Focusing on the predominant health sciences disciplines, the authors define IDHR as a team of researchers, solidly grounded in their respective disciplines, who come together around an important and challenging health issue, the research question for which is determined by a shared understanding in an interactive and iterative process. In addition, they suggest that IDHR is directly linked to translational research, which is the application of basic science to clinical practice and the generation of scientific questions through clinical observation.
This analysis of academic, industry and government sectors is not intended to offer rigorous data on the current state of IDHR in Canada.

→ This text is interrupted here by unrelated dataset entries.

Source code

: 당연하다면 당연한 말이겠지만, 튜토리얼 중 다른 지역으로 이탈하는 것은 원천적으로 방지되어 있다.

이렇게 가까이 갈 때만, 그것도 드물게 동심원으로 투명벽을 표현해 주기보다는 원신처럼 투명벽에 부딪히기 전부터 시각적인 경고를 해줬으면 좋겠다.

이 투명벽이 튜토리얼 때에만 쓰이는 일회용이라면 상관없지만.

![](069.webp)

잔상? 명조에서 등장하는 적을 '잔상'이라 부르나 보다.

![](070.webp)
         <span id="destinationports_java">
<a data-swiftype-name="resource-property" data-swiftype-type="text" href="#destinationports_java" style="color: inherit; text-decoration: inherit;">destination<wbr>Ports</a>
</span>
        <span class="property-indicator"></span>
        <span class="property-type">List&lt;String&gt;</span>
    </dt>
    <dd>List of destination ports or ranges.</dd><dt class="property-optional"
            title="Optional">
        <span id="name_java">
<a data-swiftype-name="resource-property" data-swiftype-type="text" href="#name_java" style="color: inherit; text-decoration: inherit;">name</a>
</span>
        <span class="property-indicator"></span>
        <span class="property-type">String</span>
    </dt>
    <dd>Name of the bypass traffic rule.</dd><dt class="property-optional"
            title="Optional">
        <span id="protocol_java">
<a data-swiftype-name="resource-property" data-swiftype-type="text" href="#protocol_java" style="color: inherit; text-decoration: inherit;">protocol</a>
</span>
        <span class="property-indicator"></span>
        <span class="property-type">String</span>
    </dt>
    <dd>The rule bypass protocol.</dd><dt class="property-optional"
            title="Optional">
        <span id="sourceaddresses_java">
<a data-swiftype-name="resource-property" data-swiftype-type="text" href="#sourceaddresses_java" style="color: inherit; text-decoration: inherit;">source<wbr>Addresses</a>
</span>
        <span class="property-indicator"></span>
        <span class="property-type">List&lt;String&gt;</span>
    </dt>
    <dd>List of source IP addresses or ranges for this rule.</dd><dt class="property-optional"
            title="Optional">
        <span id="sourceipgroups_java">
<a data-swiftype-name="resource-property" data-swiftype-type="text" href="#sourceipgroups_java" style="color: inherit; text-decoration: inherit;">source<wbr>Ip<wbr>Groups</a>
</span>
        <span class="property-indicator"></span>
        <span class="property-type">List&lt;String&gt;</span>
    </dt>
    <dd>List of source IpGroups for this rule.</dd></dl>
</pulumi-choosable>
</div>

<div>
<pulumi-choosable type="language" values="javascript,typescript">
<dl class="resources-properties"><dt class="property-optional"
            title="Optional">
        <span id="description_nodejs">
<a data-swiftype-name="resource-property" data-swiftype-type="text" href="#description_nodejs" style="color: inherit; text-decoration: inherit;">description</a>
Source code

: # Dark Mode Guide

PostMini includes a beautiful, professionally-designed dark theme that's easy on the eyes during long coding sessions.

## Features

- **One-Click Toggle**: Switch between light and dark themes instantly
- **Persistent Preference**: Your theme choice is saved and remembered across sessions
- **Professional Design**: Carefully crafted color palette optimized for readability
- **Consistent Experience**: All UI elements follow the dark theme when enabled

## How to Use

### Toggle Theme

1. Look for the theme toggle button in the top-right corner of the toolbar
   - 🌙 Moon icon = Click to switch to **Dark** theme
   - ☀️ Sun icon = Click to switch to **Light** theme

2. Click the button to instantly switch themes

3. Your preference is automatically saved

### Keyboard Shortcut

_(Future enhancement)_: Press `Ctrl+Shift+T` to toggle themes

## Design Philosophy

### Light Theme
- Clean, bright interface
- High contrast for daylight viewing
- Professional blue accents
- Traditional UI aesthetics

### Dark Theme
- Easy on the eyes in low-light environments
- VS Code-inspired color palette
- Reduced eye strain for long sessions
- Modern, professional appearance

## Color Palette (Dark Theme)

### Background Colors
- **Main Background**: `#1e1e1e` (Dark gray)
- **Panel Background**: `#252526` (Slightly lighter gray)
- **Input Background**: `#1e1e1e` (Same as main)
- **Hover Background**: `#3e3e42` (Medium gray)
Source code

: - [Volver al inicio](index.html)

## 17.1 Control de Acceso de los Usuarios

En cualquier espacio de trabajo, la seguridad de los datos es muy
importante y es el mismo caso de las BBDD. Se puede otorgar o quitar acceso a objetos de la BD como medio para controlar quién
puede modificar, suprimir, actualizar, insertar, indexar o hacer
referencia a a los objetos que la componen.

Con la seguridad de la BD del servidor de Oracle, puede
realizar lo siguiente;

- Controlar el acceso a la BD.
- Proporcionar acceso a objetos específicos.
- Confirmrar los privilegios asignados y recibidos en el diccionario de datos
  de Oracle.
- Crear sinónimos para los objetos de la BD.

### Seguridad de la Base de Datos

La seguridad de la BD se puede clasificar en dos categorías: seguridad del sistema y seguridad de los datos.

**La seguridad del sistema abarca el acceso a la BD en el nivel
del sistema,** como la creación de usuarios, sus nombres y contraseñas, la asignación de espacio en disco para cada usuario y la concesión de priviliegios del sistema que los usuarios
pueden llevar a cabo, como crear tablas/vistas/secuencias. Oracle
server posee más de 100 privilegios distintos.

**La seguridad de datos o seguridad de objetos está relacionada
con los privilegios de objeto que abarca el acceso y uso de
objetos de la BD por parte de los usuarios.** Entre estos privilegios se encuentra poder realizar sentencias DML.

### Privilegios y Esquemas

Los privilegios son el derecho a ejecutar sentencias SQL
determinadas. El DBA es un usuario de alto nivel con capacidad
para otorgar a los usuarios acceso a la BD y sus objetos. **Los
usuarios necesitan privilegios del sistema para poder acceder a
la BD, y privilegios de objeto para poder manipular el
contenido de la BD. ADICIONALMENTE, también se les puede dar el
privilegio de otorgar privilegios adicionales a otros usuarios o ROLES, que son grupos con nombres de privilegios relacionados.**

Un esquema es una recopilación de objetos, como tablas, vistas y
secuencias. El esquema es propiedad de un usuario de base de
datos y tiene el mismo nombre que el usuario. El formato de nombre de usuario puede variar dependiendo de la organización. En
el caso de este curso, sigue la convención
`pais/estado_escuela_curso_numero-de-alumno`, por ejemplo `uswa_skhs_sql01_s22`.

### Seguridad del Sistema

Rather, the goal is to stimulate research-policy dialogue by suggesting a number of immediate measures that can help promote IDHR in Canada.
Recommended measures to support IDHR are aimed at better resourcing and recognition (by universities and granting agencies), along with novel approaches to training, such as government- and industry-based studentships. In addition, we recommend that professional organizations reconsider their policies on publication and governance. Although intended to maintain professional scopes of practice, these policies also serve to entrench disciplinary boundaries in research.
We conclude by suggesting a number of research questions for a more rigorous assessment of the climate for IDHR in Canada. We call for an inventory and comparative analysis of academic centres, institutes and consortiums in Canada that strive to facilitate IDHR; an examination of the impact of professional organizations on health research, and on IDHR in particular; and a systematic review of research training opportunities that promote IDHR, with a view to identifying and replicating proven models.